As many of you know, hurricane Florence is currently impacting the coast of North Carolina. Woodville was planning on reaching out to our community on the 17th of September for a free meal and a time of fellowship. Due to the storm likely coming through our area at that time we are postponing the meal until another time. Please stay safe during this event and pray for those impacted by the storm.
Another of my passions besides the word of God is the beautiful hymns that are sung each Sunday in Worship. Periodically I plan on examining some of the theology within these treasures. Many of us may not be able to quote scripture word for word, but after a chord or two we can bring out truths set to melody in the form of a God-inspired hymn.
Robert Robinson’s Come, Thou Fount of Every Blessing is a beautiful hymn to reflect upon. However for the uninformed the second verse brings confusion five words in. The Ebenezer mentioned here is not a reference to Mr. Scrooge, but to the Priest Samuel.

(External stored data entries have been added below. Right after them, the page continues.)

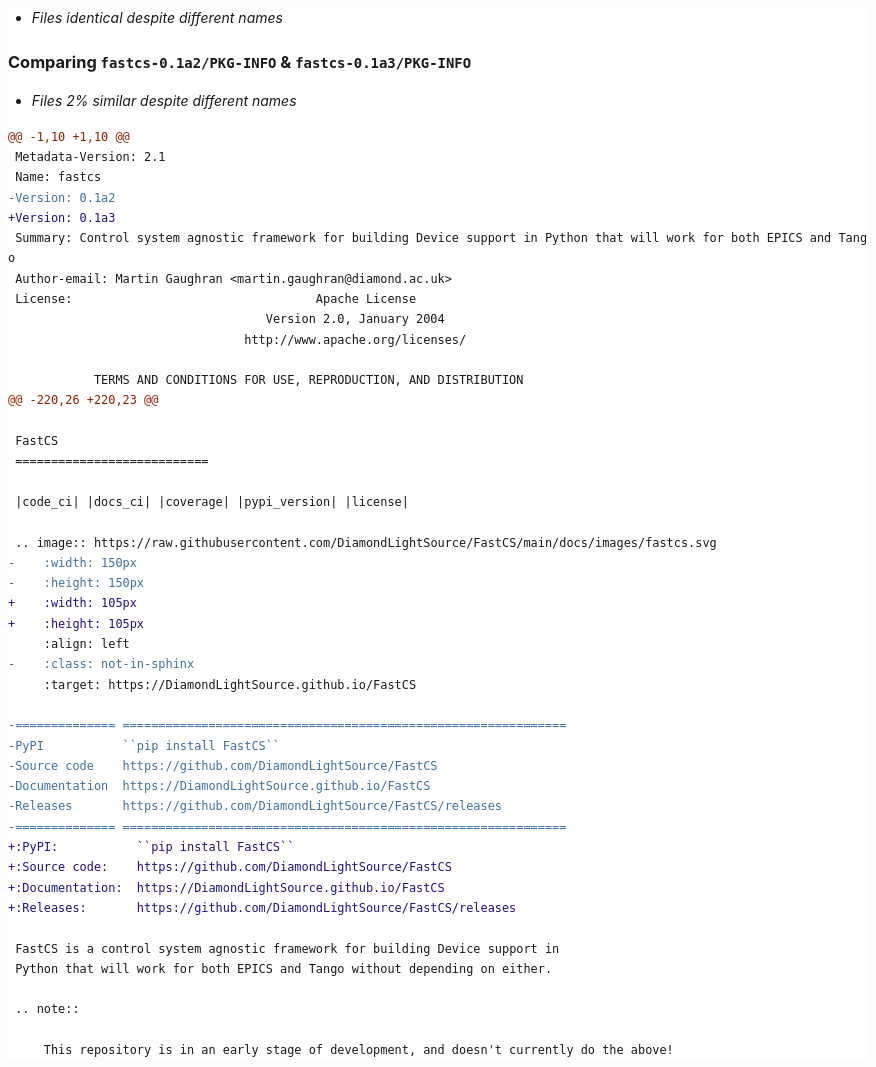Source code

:  * *Files identical despite different names*

### Comparing `fastcs-0.1a2/PKG-INFO` & `fastcs-0.1a3/PKG-INFO`

 * *Files 2% similar despite different names*

```diff
@@ -1,10 +1,10 @@
 Metadata-Version: 2.1
 Name: fastcs
-Version: 0.1a2
+Version: 0.1a3
 Summary: Control system agnostic framework for building Device support in Python that will work for both EPICS and Tango
 Author-email: Martin Gaughran <martin.gaughran@diamond.ac.uk>
 License:                                  Apache License
                                    Version 2.0, January 2004
                                 http://www.apache.org/licenses/
         
            TERMS AND CONDITIONS FOR USE, REPRODUCTION, AND DISTRIBUTION
@@ -220,26 +220,23 @@
 
 FastCS
 ===========================
 
 |code_ci| |docs_ci| |coverage| |pypi_version| |license|
 
 .. image:: https://raw.githubusercontent.com/DiamondLightSource/FastCS/main/docs/images/fastcs.svg
-    :width: 150px
-    :height: 150px
+    :width: 105px
+    :height: 105px
     :align: left
-    :class: not-in-sphinx
     :target: https://DiamondLightSource.github.io/FastCS
 
-============== ==============================================================
-PyPI           ``pip install FastCS``
-Source code    https://github.com/DiamondLightSource/FastCS
-Documentation  https://DiamondLightSource.github.io/FastCS
-Releases       https://github.com/DiamondLightSource/FastCS/releases
-============== ==============================================================
+:PyPI:           ``pip install FastCS``
+:Source code:    https://github.com/DiamondLightSource/FastCS
+:Documentation:  https://DiamondLightSource.github.io/FastCS
+:Releases:       https://github.com/DiamondLightSource/FastCS/releases
 
 FastCS is a control system agnostic framework for building Device support in
 Python that will work for both EPICS and Tango without depending on either.
 
 .. note::
 
     This repository is in an early stage of development, and doesn't currently do the above!
```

In 1 Samuel 7:7-12 we find the origin of Ebenezer. The children of Israel were in a tight spot. The Philistines stand before the army of Israel and great fear has fallen upon the camp. It was in this time of fear that the army knew who to turn to. The text tells us that they called on Samuel the priest with this petition: Cease not to cry unto the Lord our God for us, that he will save us out of the hand of the Philistines. The Israelites knew where their salvation would come from. Only God could rescue them. Samuel prayed, God provided the victory, and a memorial was placed in this place, now dubbed Ebenezer. The word means the stone of help. Samuel wanted the children of Israel to have a definitive place where they could look back and say that God really took care of me. In the hustle and bustle of everyday life, today’s miracles of God become tomorrow’s afterthought. Often we forget to give God the credit that is due for his work in our lives. For me I have many moments where I can say that God truly helped me. From the profoundness of the day of my salvation, to every Sunday when I step into the pulpit to preach the word of God. He is my help, my salvation. Do you have a moment in your life you can look back and say that it was only by the grace of God that I made it through? Do you have an Ebenezer? Once we focus in on the goodness of God in our lives can we sing proudly the second verse:
Here I raise my Ebenezer, Hither by thy help I’m come;
And I hope, by Thy good pleasure, Safely to arrive at home.